**O que fazer:**
1. No texto sobre o pacotaço anticrise, para que dia e horário o relator pediu a nova reunião extraordinária?
2. Retome o texto sobre o pacotaço anticrise a partir do ponto em que ele termina.

**Trecho do texto:**
....

Curitiba – A ausência de demonstrativo do impacto orçamentário e financeiro levou a Comissão de Finanças e Tributação da Assembleia Legislativa (AL) do Paraná a adiar em pelo menos um dia a votação dos projetos de lei do novo "pacotaço" anticrise do governo do Estado. Três das quatro mensagens mais polêmicas seriam analisadas nessa segunda-feira (14). O próprio relator Tiago Amaral (PSB), que integra a base aliada, contudo, pediu que nova reunião extraordinária fosse agendada para esta terça (15), às 13 horas. A expectativa é de que até lá a Sefa (Secretaria de Estado da Fazenda) envie a documentação.

"Foi constatada a falta de um dos requisitados para a nossa deliberação, que é a impactação financeira. Tanto pode vir declarando que não há uma impactação, como demonstrando qual será e qual é a capacidade do governo do Estado de arcar com isso", explicou o parlamentar. O líder da situação, Luiz Cláudio Romanelli (PSB), contou que já havia feito o alerta ao Executivo. "A Sefa deverá trazer as informações, de acordo com o que prevê a legislação. De um deles nós já obtivemos: prevê redução de R$ 40 milhões para 15 milhões, ou seja, uma economia de R$ 25 milhões", adiantou.

....

**Material fornecido:**

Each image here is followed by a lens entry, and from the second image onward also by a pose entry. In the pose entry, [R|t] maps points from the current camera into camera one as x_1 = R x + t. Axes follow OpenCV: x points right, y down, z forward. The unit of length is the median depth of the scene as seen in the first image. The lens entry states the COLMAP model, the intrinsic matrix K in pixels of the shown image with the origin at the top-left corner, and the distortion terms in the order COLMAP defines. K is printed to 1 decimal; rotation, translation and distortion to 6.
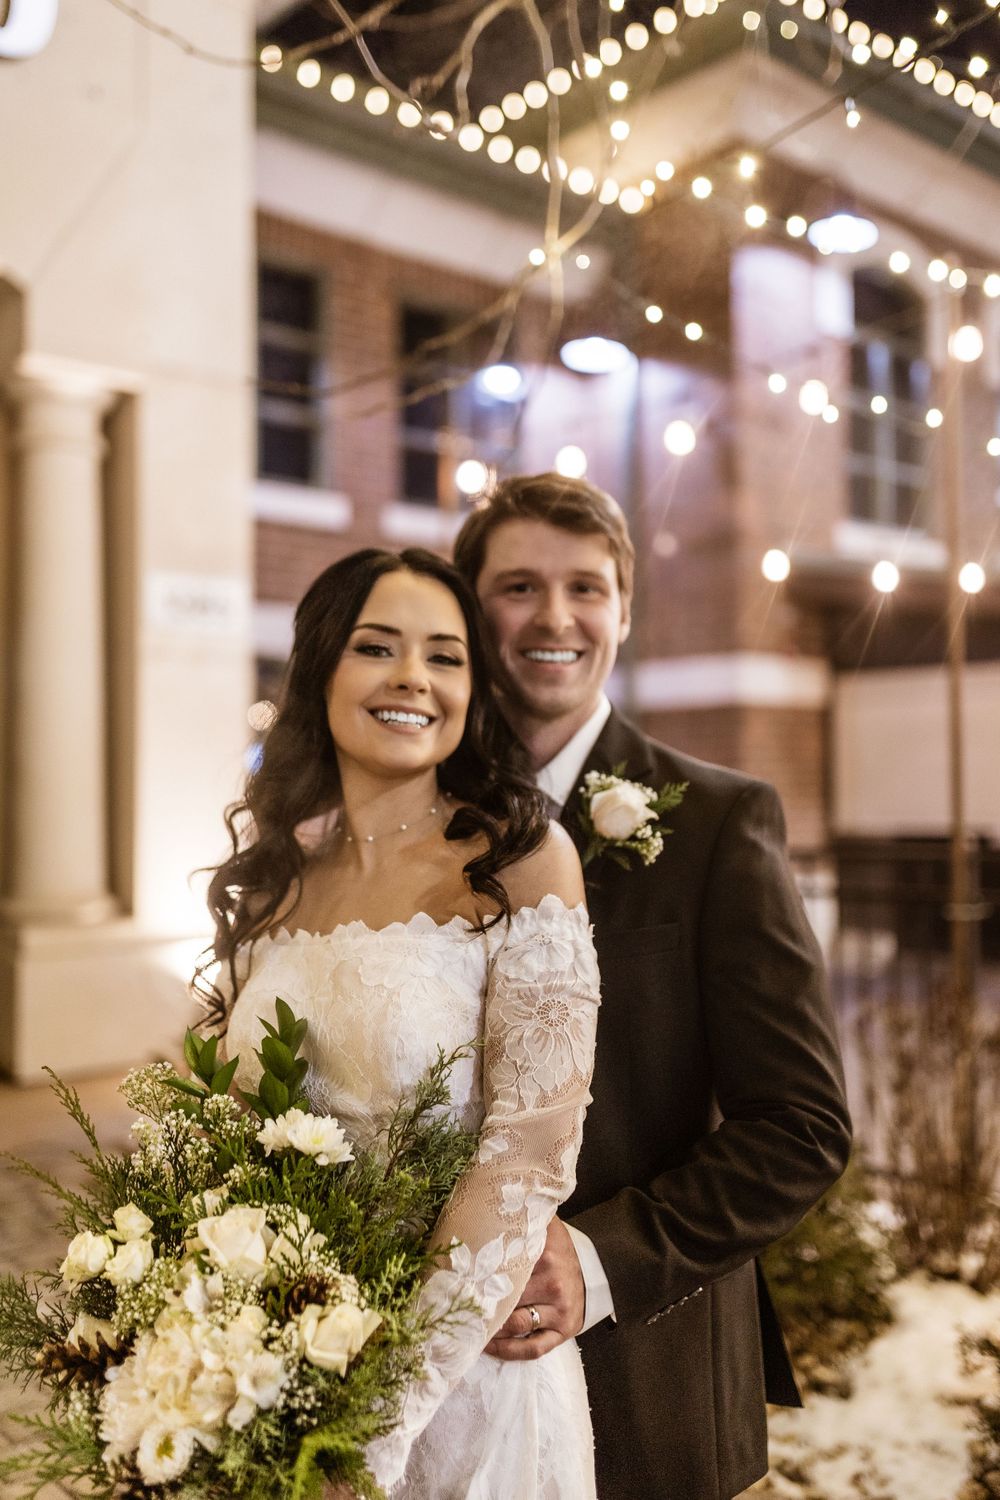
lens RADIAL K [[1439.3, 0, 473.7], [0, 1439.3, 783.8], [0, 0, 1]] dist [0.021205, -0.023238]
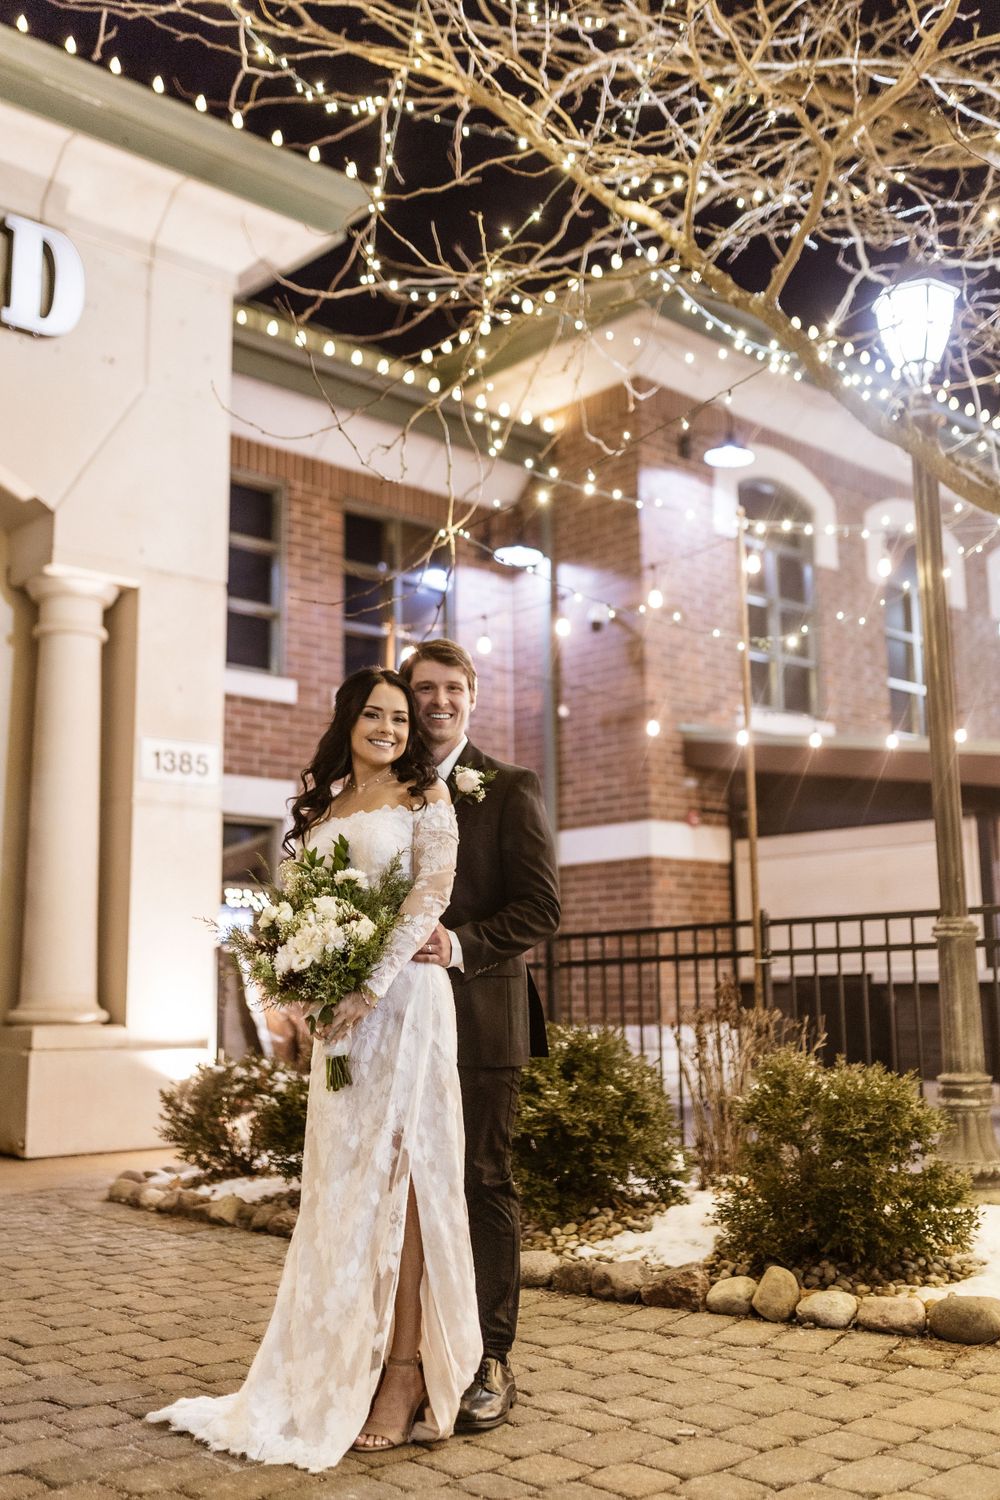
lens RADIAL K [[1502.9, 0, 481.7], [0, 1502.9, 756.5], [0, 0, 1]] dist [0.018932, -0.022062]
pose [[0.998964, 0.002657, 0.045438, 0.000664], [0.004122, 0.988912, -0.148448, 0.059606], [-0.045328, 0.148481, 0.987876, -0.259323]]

....

**Respostas do exercício:**
1. Para esta terça-feira (15), às 13 horas.

2.
Romanelli se referia à mensagem 370/2017, relativa ao pagamento de diária por atividade extrajornada. O mesmo texto institui o abono permanência, para evitar que policiais se aposentem "precocemente", e suspende a realização, por três anos, de concursos públicos para soldado da PM (Polícia Militar) e do Corpo de Bombeiros. As demais matérias são a 369/2017, extinguindo o Instituto de Florestas do Paraná; e 357/2017, que autoriza a gestão tucana a renegociar operações de crédito no valor de R$ 816 milhões junto ao BNDES (Banco Nacional de Desenvolvimento Econômico e Social). No caso da última, o adiamento se deu em função de um pedido de vista do líder da oposição, Tadeu Veneri (PT).